Strategia druga: ubranie

Kleszcze muszą się wbić w skórę, żeby móc pić krew i przekazać ludziom zarazki, więc najskuteczniejsza metoda ochrony jest nie dopuścić ich do skóry. Długie spodnie, półbuty, wkładanie nogawek spodni w skarpetki, a koszulki w spodnie uniemożliwi kleszczom rozpoczęcie posiłku.

Strategia trzecia: odstraszenie

Kleszcze nie mają oczu, ale odbierają świat czując zapach, temperaturę i drgania. Możemy spróbować nieatrakcyjnie dla nich pachnieć, poprzez używanie repelentów (substancji odstraszających) w sprayu lub balsamie. Naprawdę działają te zawierające DEET lub olejek z trawy cytrynowej lub geranium. Jednak trzeba pamiętać, że zapach ulatuje i trzeba powtarzać aplikacje co 1- 2 godziny.

Strategia czwarta: mycie nie skraca życia

Po powrocie z lasu, działki czy parku najlepiej wziąć prysznic (spłukujemy kleszcze chodzące po ciele) i dokładnie obejrzeć ulubione miejsca kleszczy: zgięcia łokci i kolan, pachy, pachwiny i linie włosów na głowie. Jeśli znajdziemy wbitego kleszcza to go wyrywamy (jak włos) przy pomocy pęsety , dezynfekujemy miejsce ugryzienia.

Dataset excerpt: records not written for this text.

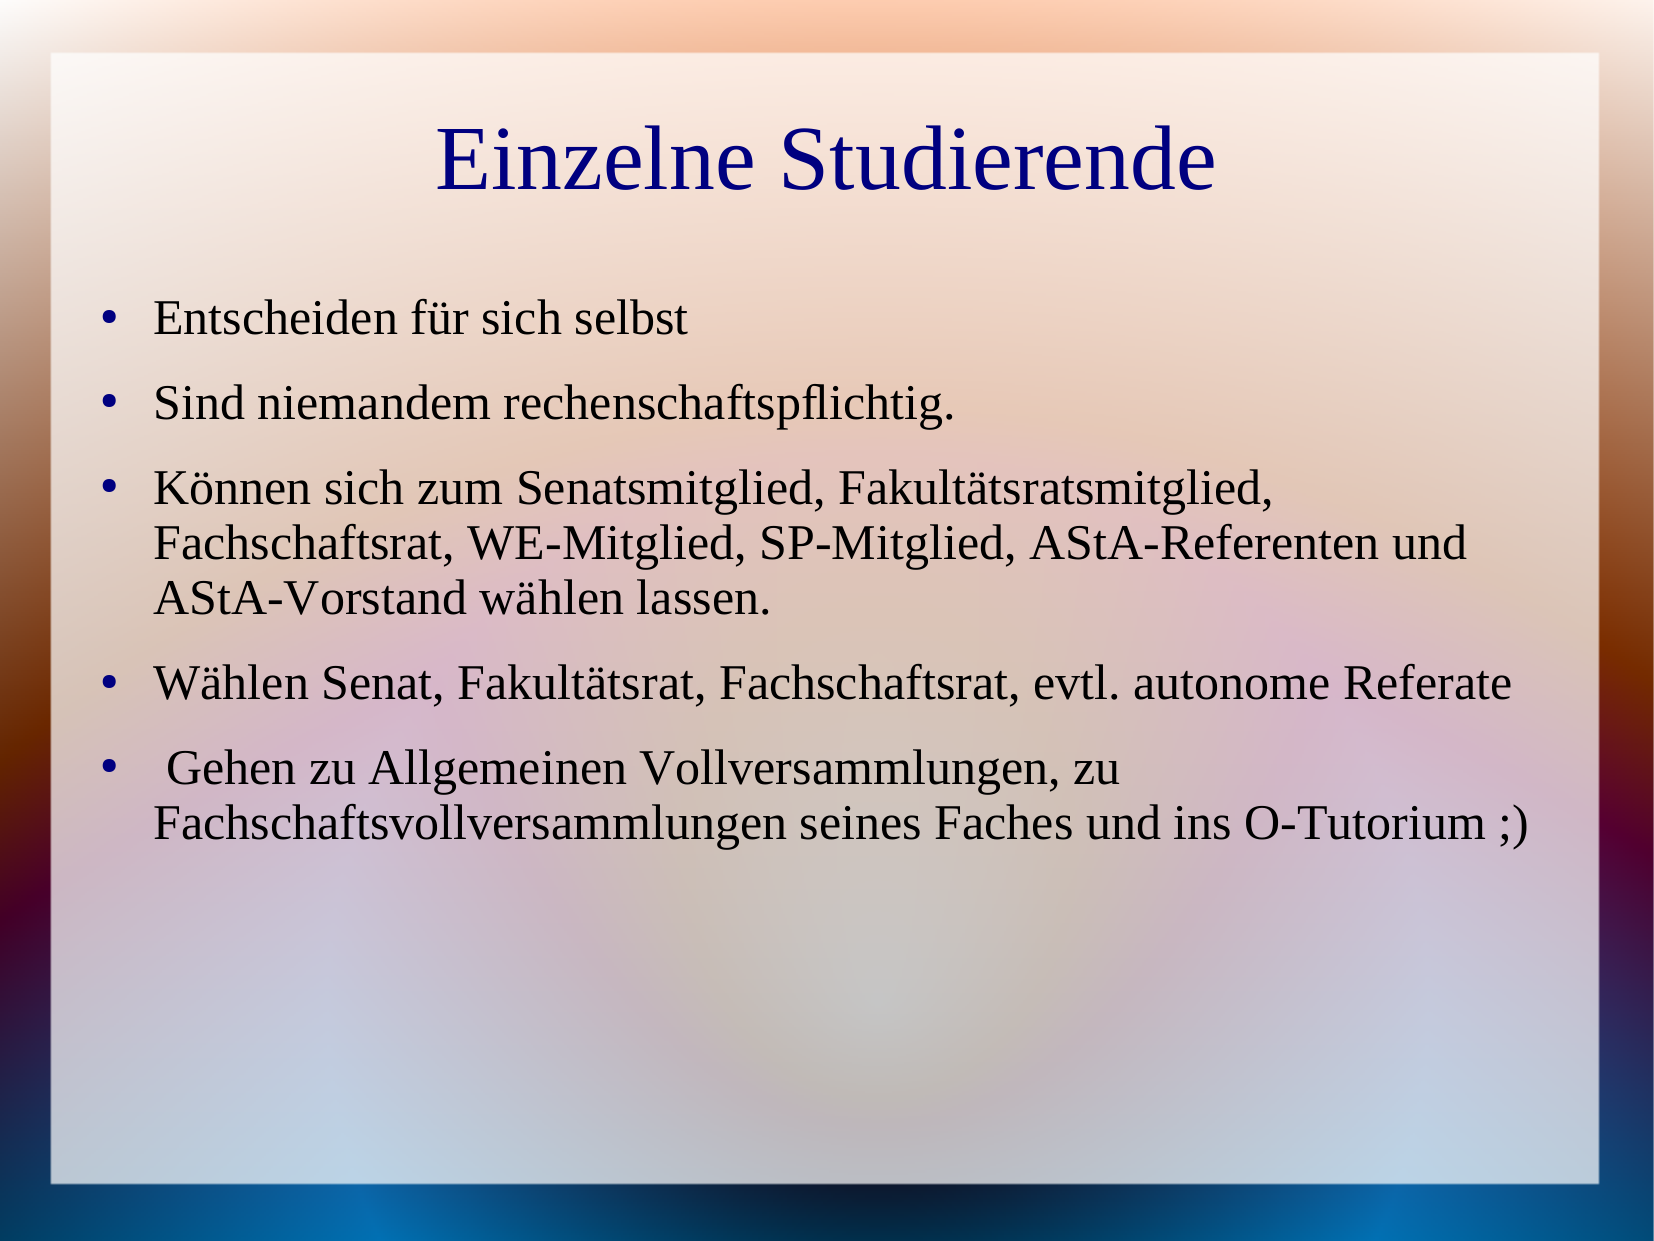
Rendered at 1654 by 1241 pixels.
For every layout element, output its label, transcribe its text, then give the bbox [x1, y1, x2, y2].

title Einzelne Studierende [82, 55, 1571, 263]
list Entscheiden für sich selbst Sind niemandem rechenschaftspﬂichtig. Können sich zum Senatsmitglied, Fakultätsratsmitglied, Fachschaftsrat, WE-Mitglied, SP-Mitglied, AStA-Referenten und AStA-Vorstand wählen lassen. Wählen Senat, Fakultätsrat, Fachschaftsrat, evtl. autonome Referate Gehen zu Allgemeinen Vollversammlungen, zu Fachschaftsvollversammlungen seines Faches und ins O-Tutorium ;) [82, 290, 1571, 1034]
picture [0, 0, 1654, 1241]
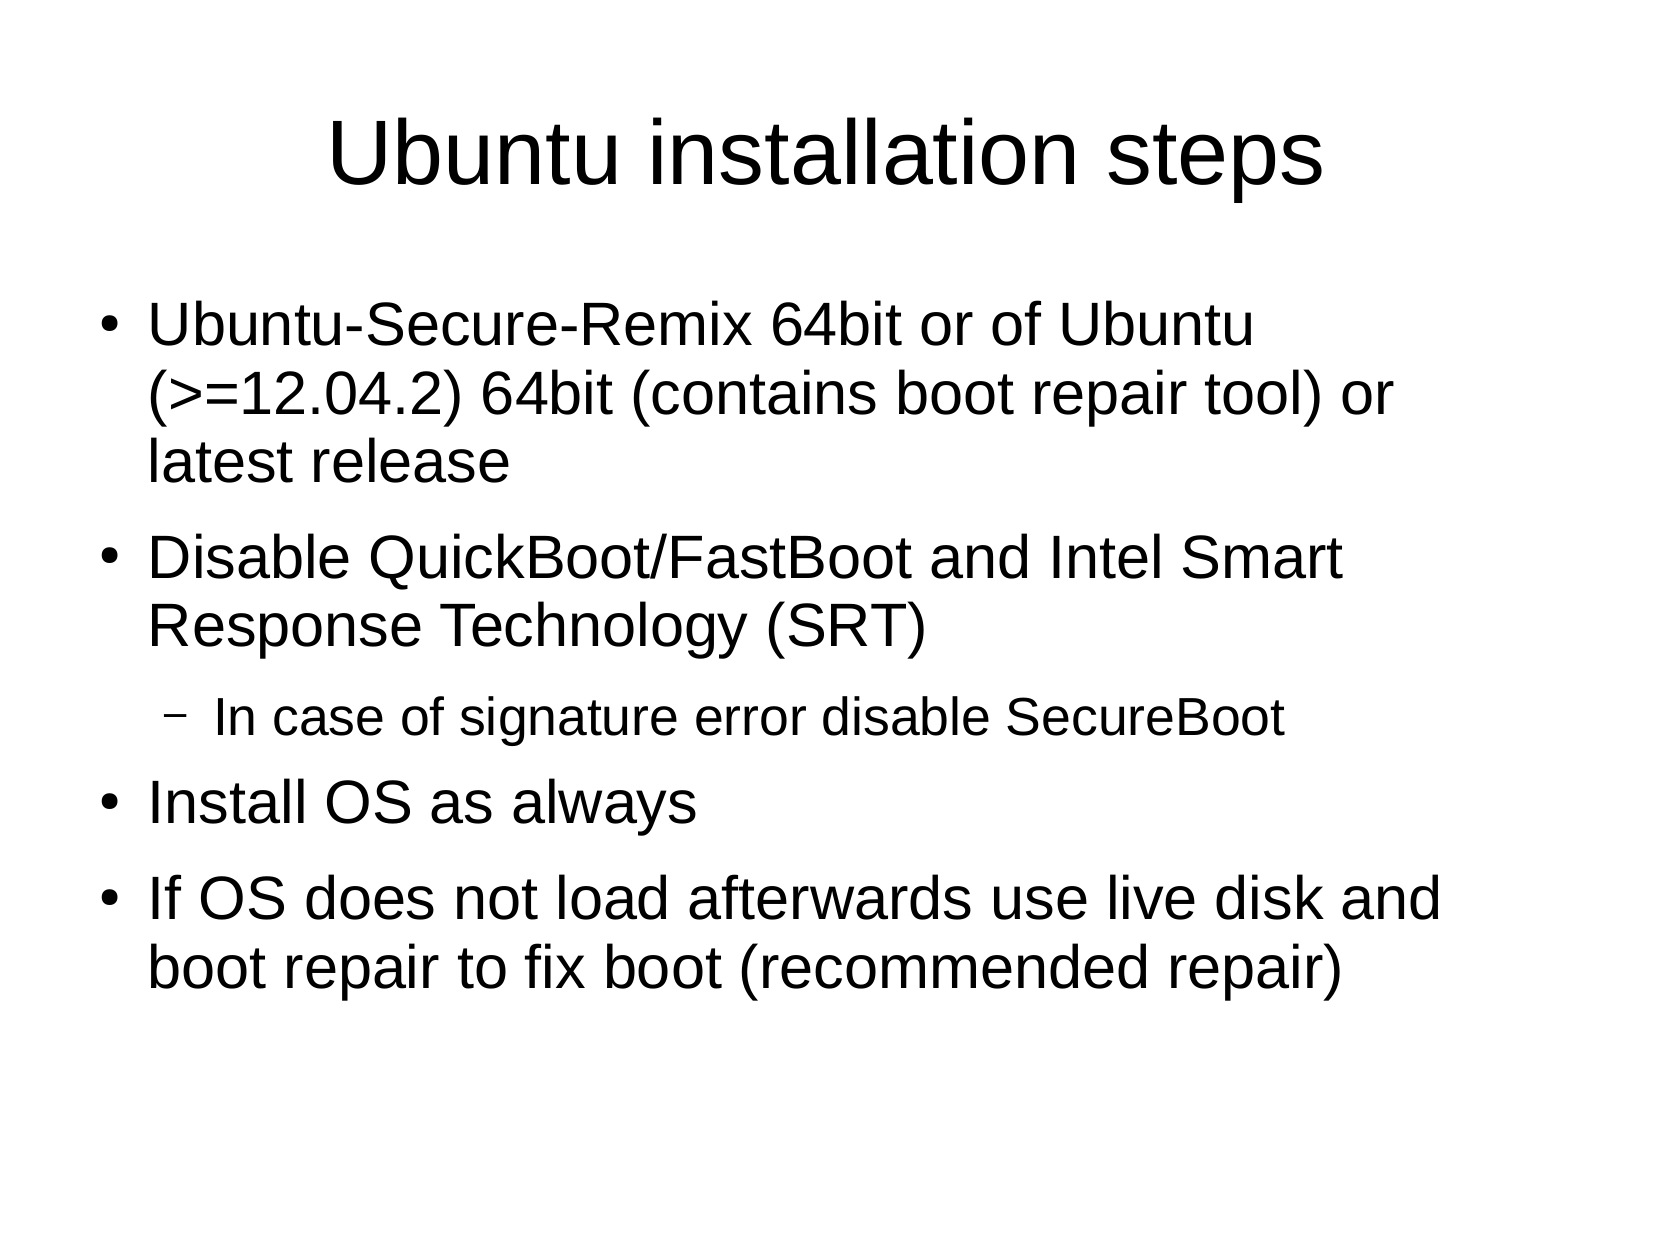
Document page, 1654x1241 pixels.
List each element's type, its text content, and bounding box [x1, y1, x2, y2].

Strategia piąta: ochrona przez zarazkami

Najlepsza to szczepionka przeciw kleszczowemu zapaleniu mózgu (KZM). Mamy dostępne tylko to jedno szczepienie na choroby odkleszczowe, ale zawsze warto je wykonać.

Zastosowanie nawet jednej z powyższych strategii powinno pomóc.